By John Stang
The activist organization Beyond Nuclear filed an appeal Thursday in federal court in hopes of overturning two orders from the Nuclear Regulatory Commission that have kept a proposed spent fuel storage facility on track in New Mexico.
Beyond Nuclear’s filing in the U.S. Court of Appeals for the District of Columbia Circuit targets the NRC’s rejections on Oct. 29, 2018, and April 23 of this year of filings against the license application from Holtec International and the Eddy-Lea Energy Alliance to build and operate the consolidated interim storage facility in Lea County.
The regulator’s decisions “violated the Nuclear Waste Policy Act and the Administrative Procedure Act by refusing to dismiss an administrative proceeding that contemplated issuance of a license permitting federal ownership of used reactor fuel at a commercial fuel storage facility,” according to the filing from the Takoma Park, Md., organization.
The Beyond Nuclear petition for review asks the court to overturn the 2018 and 2020 decisions, and to halt the NRC’s review of Holtec’s license application. Holtec and the NRC declined Friday to comment on the appeal.

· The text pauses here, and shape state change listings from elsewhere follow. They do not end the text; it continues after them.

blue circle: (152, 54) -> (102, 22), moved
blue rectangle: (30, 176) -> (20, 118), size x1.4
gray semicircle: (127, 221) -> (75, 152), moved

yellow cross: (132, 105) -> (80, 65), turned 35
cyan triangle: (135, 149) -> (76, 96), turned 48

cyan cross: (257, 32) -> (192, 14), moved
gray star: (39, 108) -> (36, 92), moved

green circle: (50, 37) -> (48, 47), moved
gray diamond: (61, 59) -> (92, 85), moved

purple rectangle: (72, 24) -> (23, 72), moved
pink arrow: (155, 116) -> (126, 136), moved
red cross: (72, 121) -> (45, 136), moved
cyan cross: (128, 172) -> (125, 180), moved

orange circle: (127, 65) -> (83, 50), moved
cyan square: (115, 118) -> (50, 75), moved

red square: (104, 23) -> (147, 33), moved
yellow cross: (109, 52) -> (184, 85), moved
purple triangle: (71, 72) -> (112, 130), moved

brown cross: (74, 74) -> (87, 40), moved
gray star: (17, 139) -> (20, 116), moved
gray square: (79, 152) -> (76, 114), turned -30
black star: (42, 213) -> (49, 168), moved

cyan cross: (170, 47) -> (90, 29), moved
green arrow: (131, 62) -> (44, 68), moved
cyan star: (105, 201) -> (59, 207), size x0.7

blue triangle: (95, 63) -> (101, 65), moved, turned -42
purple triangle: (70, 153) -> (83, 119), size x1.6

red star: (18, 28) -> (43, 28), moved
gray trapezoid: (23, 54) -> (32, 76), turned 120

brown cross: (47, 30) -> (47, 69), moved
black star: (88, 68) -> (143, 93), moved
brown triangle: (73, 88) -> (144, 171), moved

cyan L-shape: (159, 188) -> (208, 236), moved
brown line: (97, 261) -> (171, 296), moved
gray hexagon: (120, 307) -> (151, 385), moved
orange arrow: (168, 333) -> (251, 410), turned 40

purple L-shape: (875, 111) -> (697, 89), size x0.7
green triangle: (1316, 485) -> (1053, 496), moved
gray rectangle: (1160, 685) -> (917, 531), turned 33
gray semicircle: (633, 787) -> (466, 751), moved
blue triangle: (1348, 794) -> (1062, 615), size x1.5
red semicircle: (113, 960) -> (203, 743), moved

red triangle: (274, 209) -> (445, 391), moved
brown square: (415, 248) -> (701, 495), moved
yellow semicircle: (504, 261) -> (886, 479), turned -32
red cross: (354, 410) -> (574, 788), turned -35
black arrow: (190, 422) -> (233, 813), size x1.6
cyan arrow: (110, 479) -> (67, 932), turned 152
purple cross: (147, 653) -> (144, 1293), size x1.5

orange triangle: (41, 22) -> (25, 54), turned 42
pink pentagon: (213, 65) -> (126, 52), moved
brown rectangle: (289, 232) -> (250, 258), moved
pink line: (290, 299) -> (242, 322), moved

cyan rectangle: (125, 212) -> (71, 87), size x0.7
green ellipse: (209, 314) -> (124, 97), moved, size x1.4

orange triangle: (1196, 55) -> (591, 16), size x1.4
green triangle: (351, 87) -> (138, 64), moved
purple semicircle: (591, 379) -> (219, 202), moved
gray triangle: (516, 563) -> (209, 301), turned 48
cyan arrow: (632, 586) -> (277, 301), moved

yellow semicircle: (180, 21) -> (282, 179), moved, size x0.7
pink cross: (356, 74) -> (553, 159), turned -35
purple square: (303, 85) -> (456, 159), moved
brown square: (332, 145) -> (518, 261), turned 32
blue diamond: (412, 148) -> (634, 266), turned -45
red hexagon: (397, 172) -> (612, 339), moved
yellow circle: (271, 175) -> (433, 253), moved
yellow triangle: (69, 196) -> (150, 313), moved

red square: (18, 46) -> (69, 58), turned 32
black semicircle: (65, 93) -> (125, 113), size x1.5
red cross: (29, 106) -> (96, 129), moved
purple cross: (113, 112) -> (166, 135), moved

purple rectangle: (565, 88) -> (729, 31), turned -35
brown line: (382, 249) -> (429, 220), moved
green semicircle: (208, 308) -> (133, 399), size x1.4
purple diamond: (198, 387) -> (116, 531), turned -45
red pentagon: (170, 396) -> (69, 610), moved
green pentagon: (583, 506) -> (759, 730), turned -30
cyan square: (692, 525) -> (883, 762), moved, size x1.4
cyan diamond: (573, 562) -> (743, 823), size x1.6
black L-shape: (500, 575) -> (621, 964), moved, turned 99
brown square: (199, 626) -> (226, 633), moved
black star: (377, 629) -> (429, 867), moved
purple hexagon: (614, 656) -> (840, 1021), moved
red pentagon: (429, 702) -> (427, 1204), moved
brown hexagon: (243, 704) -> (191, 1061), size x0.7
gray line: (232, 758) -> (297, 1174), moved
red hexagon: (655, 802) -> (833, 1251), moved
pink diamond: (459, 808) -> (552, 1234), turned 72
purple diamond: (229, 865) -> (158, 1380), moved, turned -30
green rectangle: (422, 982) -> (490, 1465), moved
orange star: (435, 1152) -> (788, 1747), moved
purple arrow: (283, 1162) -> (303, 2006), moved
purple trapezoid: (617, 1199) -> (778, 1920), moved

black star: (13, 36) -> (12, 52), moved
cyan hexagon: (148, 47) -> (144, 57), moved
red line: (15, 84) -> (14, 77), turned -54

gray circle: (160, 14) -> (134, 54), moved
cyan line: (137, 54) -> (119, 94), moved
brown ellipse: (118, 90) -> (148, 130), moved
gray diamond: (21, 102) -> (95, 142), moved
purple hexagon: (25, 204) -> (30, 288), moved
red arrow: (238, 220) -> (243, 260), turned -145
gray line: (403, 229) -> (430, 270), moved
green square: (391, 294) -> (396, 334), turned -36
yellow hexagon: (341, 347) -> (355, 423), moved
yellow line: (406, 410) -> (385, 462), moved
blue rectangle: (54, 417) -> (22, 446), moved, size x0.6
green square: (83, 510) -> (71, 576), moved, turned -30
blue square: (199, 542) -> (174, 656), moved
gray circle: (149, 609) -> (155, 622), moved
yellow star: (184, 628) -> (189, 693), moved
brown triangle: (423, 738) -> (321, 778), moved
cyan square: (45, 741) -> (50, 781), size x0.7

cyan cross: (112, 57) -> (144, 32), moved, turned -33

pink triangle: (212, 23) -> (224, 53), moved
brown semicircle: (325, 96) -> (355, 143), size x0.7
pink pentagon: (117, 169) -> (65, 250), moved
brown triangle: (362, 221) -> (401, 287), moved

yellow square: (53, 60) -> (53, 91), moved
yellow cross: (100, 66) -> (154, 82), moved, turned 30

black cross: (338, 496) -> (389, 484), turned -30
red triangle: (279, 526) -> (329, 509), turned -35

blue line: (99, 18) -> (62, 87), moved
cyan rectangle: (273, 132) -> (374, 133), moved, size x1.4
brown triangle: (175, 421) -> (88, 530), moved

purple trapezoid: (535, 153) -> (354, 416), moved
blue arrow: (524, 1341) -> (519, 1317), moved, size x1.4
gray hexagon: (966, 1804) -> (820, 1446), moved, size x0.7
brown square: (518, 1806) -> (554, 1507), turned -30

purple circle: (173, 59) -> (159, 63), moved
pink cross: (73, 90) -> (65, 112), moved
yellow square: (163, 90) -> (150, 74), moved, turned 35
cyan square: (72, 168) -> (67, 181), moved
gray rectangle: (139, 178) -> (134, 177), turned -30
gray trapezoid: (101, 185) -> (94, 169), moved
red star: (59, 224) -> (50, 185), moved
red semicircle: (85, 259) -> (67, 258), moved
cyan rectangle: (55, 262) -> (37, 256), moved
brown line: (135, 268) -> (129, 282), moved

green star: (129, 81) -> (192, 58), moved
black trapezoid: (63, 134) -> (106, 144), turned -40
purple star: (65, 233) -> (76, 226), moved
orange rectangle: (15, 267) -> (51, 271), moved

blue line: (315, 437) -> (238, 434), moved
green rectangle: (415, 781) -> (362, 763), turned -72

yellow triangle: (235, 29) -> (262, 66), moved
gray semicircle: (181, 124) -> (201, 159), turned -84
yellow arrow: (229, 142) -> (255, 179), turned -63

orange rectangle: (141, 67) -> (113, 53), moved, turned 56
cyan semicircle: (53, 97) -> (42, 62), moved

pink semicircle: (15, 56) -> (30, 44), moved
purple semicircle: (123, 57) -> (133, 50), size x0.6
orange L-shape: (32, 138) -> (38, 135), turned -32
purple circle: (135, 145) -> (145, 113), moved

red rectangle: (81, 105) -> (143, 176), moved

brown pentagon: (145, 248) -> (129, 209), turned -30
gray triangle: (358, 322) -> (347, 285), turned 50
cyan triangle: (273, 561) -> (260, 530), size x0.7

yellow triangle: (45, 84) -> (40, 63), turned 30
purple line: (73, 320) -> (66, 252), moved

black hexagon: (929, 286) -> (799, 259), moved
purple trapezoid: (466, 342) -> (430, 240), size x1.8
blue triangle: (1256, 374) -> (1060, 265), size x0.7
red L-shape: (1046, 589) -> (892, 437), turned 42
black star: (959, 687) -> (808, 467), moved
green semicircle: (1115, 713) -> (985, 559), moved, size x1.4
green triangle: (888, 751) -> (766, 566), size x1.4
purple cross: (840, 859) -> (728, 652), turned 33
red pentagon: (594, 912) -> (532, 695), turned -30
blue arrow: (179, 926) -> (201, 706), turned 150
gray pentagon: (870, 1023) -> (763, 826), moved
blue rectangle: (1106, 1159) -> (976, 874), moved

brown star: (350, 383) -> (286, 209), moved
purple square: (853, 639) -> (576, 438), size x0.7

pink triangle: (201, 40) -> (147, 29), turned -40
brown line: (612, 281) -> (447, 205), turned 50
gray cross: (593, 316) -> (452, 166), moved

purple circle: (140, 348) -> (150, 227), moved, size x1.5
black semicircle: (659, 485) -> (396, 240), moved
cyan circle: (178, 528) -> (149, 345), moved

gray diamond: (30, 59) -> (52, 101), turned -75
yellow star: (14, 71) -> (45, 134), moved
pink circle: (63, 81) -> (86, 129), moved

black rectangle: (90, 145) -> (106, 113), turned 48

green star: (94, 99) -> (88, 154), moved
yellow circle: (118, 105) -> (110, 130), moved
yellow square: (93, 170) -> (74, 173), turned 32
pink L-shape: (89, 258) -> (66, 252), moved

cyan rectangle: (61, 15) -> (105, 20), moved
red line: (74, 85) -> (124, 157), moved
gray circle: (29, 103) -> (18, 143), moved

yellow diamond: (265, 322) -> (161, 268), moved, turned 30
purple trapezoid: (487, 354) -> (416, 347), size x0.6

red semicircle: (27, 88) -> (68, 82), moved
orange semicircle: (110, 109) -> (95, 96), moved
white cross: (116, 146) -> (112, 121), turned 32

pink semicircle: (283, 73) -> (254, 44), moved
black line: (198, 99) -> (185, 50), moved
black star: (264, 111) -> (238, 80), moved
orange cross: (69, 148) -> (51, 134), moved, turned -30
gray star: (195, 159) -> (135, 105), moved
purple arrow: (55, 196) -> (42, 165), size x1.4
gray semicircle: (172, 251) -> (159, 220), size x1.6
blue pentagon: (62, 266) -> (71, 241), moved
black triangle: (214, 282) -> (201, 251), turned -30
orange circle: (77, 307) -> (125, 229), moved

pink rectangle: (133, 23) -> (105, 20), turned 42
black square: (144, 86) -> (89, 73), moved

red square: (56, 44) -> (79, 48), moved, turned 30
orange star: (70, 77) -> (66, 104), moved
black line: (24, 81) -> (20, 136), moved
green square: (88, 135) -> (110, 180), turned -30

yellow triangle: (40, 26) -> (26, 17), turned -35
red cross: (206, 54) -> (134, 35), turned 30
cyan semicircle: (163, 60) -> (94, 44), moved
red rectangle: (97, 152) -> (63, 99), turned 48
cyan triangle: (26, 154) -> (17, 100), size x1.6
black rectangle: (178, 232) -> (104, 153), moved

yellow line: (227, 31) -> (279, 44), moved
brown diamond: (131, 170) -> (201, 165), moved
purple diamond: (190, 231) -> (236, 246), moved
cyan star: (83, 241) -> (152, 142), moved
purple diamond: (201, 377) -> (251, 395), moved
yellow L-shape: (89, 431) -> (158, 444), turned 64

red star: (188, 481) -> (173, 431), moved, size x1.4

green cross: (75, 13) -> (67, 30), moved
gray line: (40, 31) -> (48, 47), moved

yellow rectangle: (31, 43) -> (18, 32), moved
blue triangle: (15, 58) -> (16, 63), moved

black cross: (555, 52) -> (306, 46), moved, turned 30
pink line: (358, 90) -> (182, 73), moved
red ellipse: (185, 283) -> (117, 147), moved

Holtec plans to build the facility on 1,000 acres of land provided by the Eddy-Lea Energy Alliance, a coalition of the cities of Hobbs and Carlsbad and Lea and Eddy counties. The New Jersey-based energy technology firm in March 2017 applied for the federal license to take in 8,680 metric tons of used nuclear fuel for up to 40 years. The facility, with further NRC approvals, could hold more than 100,000 metric tons for up to 120 years.
Beyond Nuclear was one of several advocacy groups and commercial concerns that opposed licensing the below-ground storage operation, along with a smaller facility planned by the Interim Storage Partners joint venture just across the border in Andrews County, Texas. Many of the same organizations filed petitions to intervene in both license applications.
Opponents contend the proposed New Mexico facility could leak radioactive contaminants into the groundwater in an oil-producing region, and that there is too great of a risk of accidents involving radioactivity as hundreds of spent fuel canisters are transported by rail and trucks across the nation to Lea County. They are also afraid the two proposed interim facilities could become permanent if the federal government never meets its congressional directive to build a geologic repository for used fuel and high-level radioactive waste.
There is now over 80,000 metric tons of radioactive spent fuel stored around the nation, which is growing by about 2,000 metric tons per year. The Department of Energy is required to dispose of the material under the 1982 Nuclear Waste Policy Act.
In October 2018, the NRC rejected separate motions from Beyond Nuclear and regional energy concerns Fasken Land and Minerals and and Permian Basin Land and Royalty Owners to dismiss the Holtec and Interim Storage Partners license applications. The decision was procedural, according to the order from Secretary of the Commission Annette Vietti-Cook: NRC “regulations do not … provide for the filing of threshold ‘motions to dismiss.’”
In May 2019, a three-member NRC Atomic Safety and Licensing Board rejected all petitions for intervention by Beyond Nuclear, the Fasken team, the Sierra Club, and other organizations. If approved, the organizations would be able to argue contentions against licensing at an NRC adjudicatory hearing. In the April decision in question, the four serving NRC commissioners rejected nearly all appeals of the Atomic Safety and Licensing Board ruling – including that from Beyond Nuclear.
Beyond Nuclear’s contention before the NRC was based on the Nuclear Waste Policy Act’s language that used fuel must be under federal ownership before it can be moved from the reactors of origin, and that cannot happen until a permanent storage repository is available. That facility does not exist, and the Trump administration this year has given up on the federal government’s latest attempt to resume the long-frozen licensing for the repository under Yucca Mountain, Nev.
The federal Administrative Procedure Act further disallows any action by a federal agency “not in accordance with the law” or “in excess of statutory jurisdiction, authority, or limitation,” according to Beyond Nuclear. Holtec responded that it could just contract directly with nuclear utilities to take their used fuel, a position accepted by the Atomic Safety and Licensing Board and the commission.
At the heart of Beyond Nuclear’s appeal is the NRCs admission that it would indeed be illegal under the Nuclear Waste Policy Act for the Energy Department to itself ship the spent fuel directly to the Holtec facility.
“Our claim is simple,” Beyond Nuclear attorney Diane Curran said in a press release. “The NRC is not above the law, nor does it stand apart from it.”
In a related matter, the NRC has scheduled a webinar for 3 p.m. Mountain time on June 23 on agency staff’s draft environmental impact statement for the proposed Holtec facility. In the March 10 document, staff preliminarily recommended licensing the facility.
The agency is accepting public comments on the draft EIS through July 22. The final version is expected next March, followed by the NRC’s decision on the license application. Holtec hopes within a couple years afterward to begin operations.